During this session, a number of scholars will give a lecture on their research and the tools they use. They will go into the 'bias' of using certain tools and data and the implications on the research results.
13:00-13:30 Lecture 1: Marijn Koolen, Software Engineer, KNAW Humanities Cluster. ‘Tools that encourage criticism: digital humanities infrastructures and research.’
13:30-14:00 Lecture 2: Melvin Wevers, Researcher, Digital Humanities Lab, KNAW Humanities Cluster. ‘Signals and Noise: Modelling patterns and bias in cultural data.’
14:00-14:30 Lecture 3: Jasmijn van Gorp, Assistant Professor of Television and Digital Heritage, Utrecht University. ‘Teaching methodologies and pedagogy for Digital Humanities. A model for Digital Tool Criticism.’
14:30-15:00 Panel session on methodology/best practices in tools criticism.
Moderator: Sjef Barbiers, Professor of Dutch Linguistics, Leiden University.
Panel: Adriaan van der Weel, Julia Noordegraaf, Ted Underwood.
16:00-17:00 Public Lecture ‘The Role of the Humanities in an Information Age’ by Visiting Scaliger Professor Ted Underwood, Professor of Information Sciences and of English, University of Illinois at Urbana-Champaign.
Venue: Lipsius building, Room 0.19, Cleveringaplaats 1, Leiden.
In an age of print media, it was easy to see how scrutinizing novels and historical documents prepared students to scrutinize arguments in the newspaper. It is harder to feel confident that the humanities are preparing students for civic life now that influence is exerted through algorithmically filtered social media and microtargeted ads. Many observers have concluded that the scholar's role in our era is simply to oppose the infiltration of culture by algorithms. In this talk I will try to sketch a more optimistic vision of the future, pointing to places where humanists are joining hands with data science to create a form of public reflection that fuses the scale of machine learning with the historical self-consciousness of humanistic tradition.
Digitised and born digital sources
The influx of both digitised and so-called ‘born digital’ sources offers new opportunities for scholars in the Humanities.
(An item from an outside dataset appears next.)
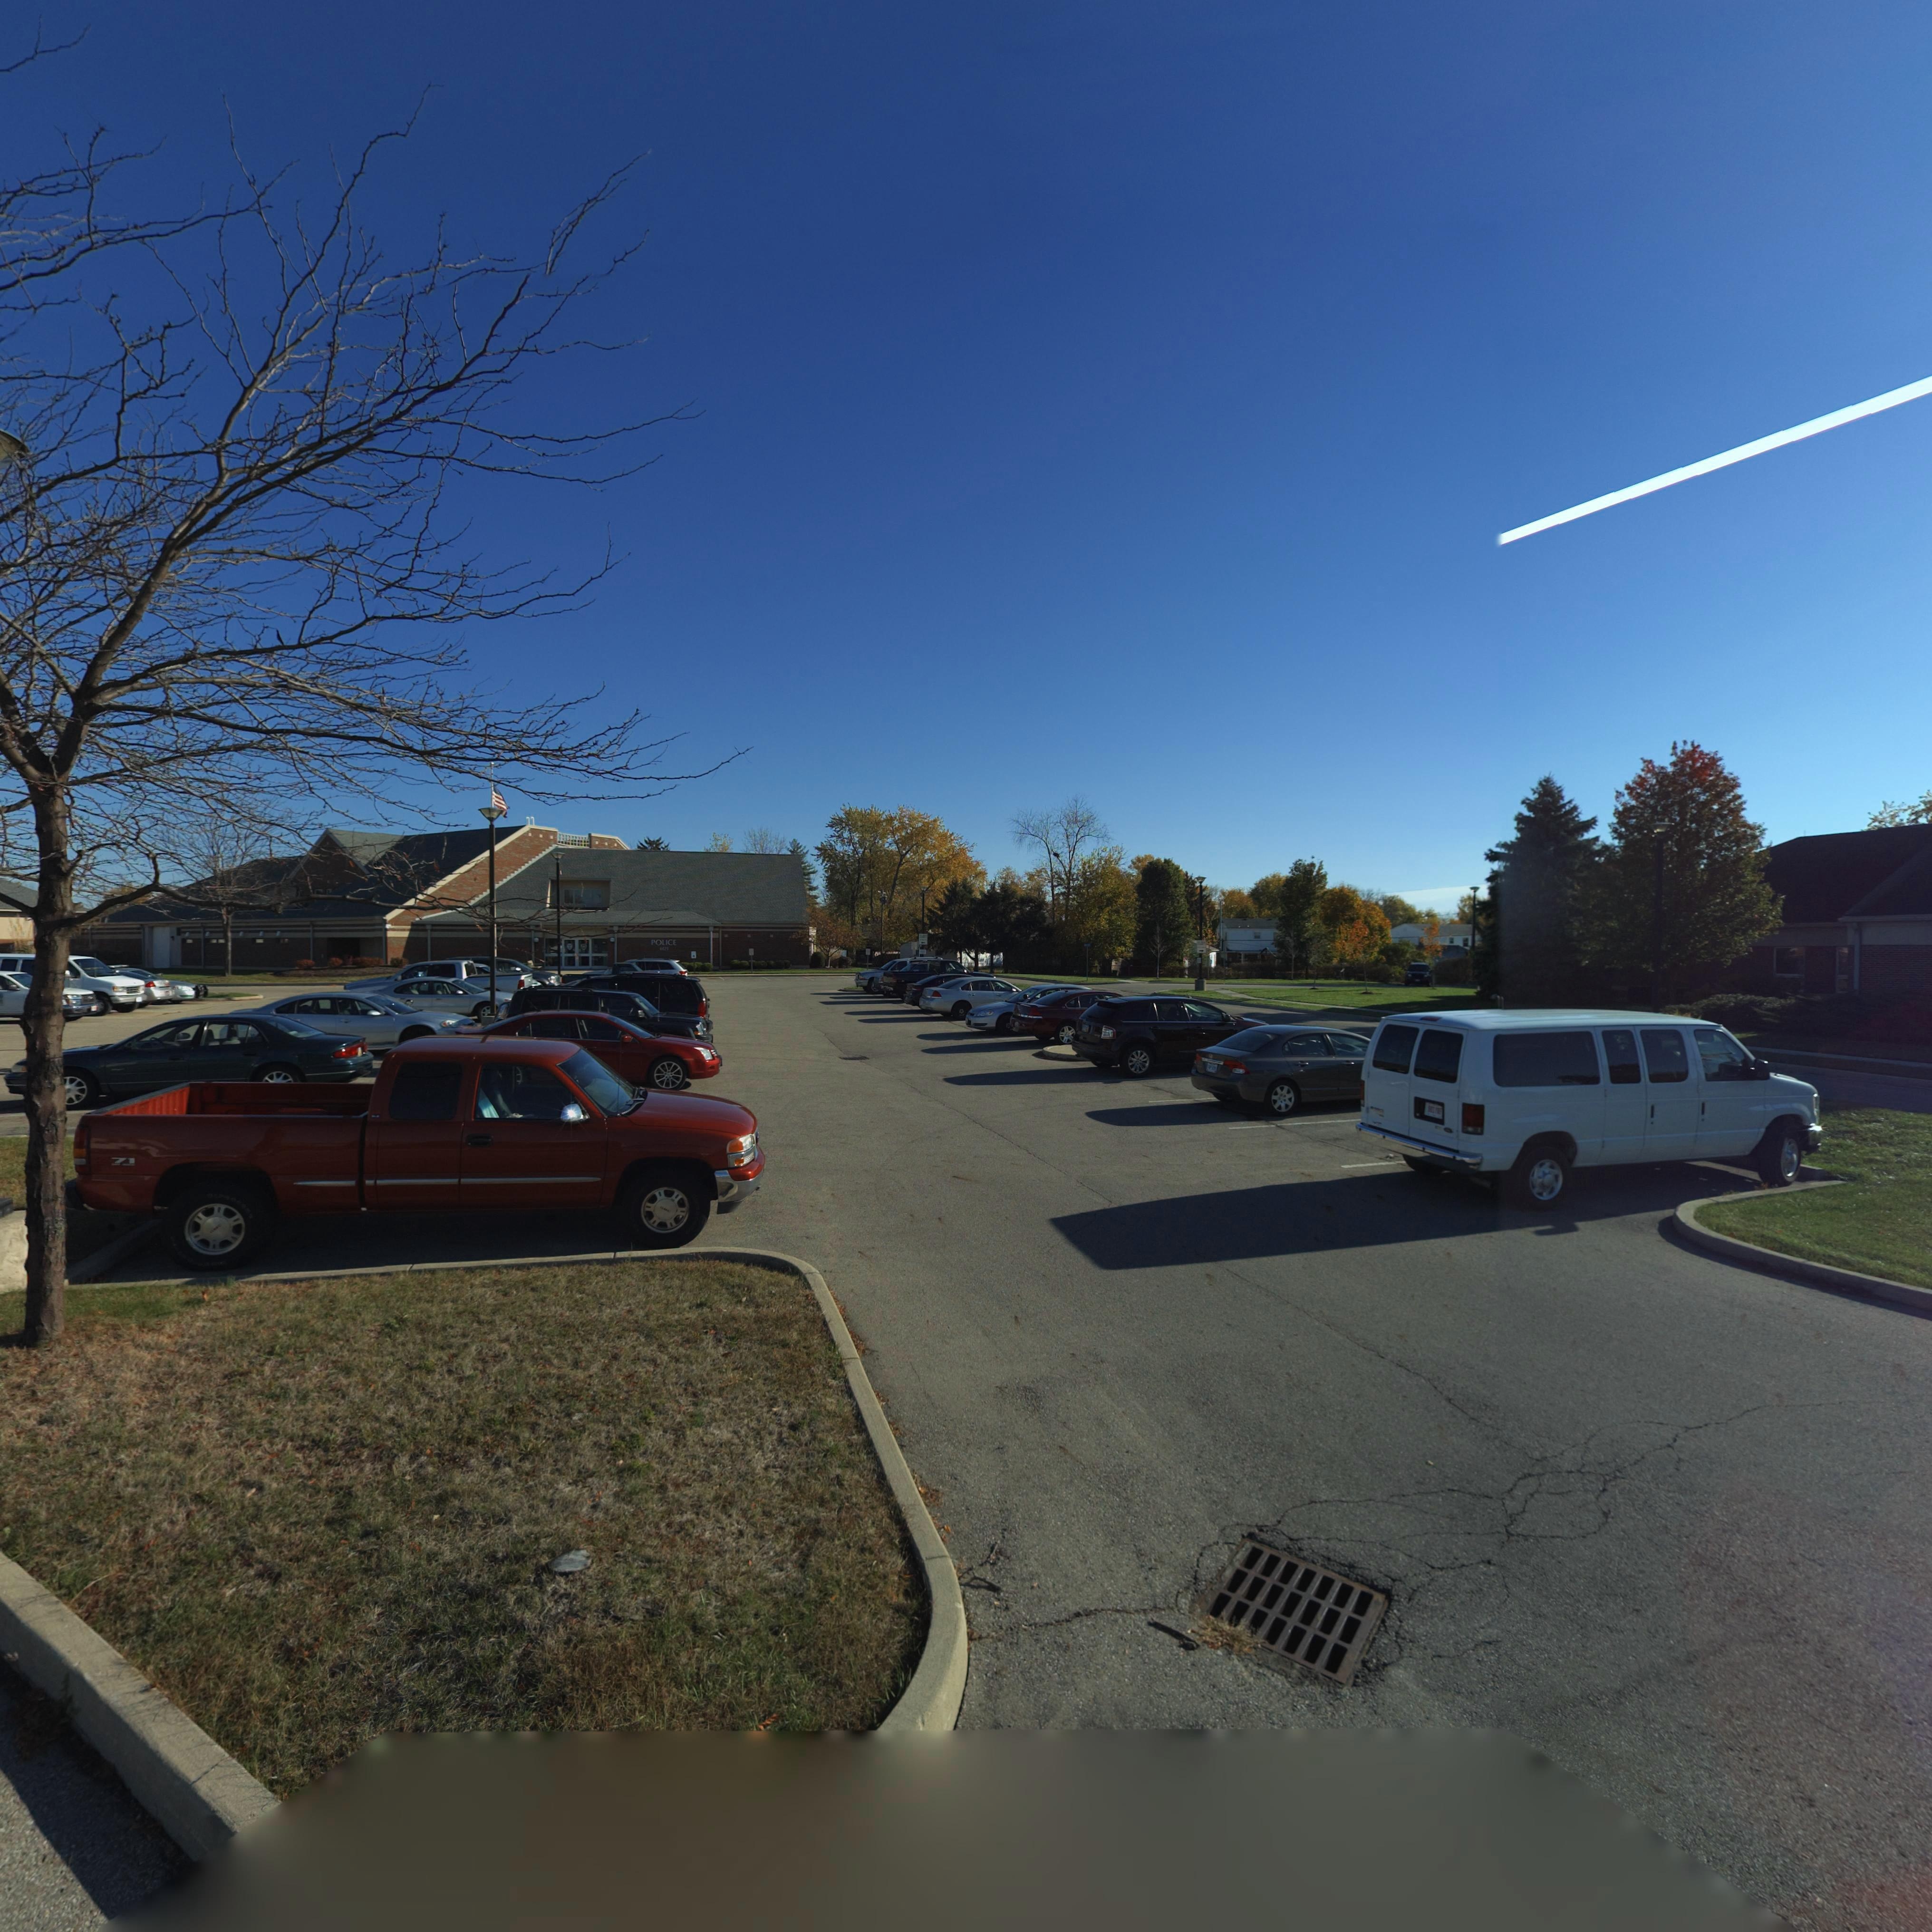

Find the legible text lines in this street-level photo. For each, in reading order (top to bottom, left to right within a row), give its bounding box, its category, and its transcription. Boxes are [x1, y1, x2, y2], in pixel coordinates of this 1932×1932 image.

[659, 947, 669, 951] StreetNumber: 6121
The use of these digital sources also raises new questions. Which quality standards should OCR conform to, to enable quantitative and qualitative research? In what way can and should sources be linked? Critical attention must be paid to the way in which sources have been digitised and to the restrictions that apply to their use.
Although critical consideration of sources has always been embedded within Humanities research, new demands are constantly being imposed on the influx and reliability of digital sources. In addition, it is of crucial importance to critically examine the tools that are used to create and to analyse data.
The symposium aims to draw attention to the notion that digital research instruments almost inevitably introduce a certain theoretical, practical or methodological bias, resulting from the fact that they have been developed for a particular scholarly purpose and/or within a particular methodological framework. Research in the field of data and tools criticism aims to recognise such bias, to give explicit expression to the various assumptions on which software tools are based, and to evaluate the potential impact of these assumptions on research outcomes. The symposium in Leiden will partly present the insights that are emerging from the articles that are written for a special issue of the Digital Humanities Quarterly, which concentrates on tools criticism.
The symposium on scholarly tools criticism consists of two parts. A morning session explores the aims and the methodology of data criticism and tools criticism on a theoretical level. During the afternoon, a number of digital humanities scholars approach the topic of tools criticism in a more practical manner, by discussing the limitations or the implications of some of the tools they have used or have developed.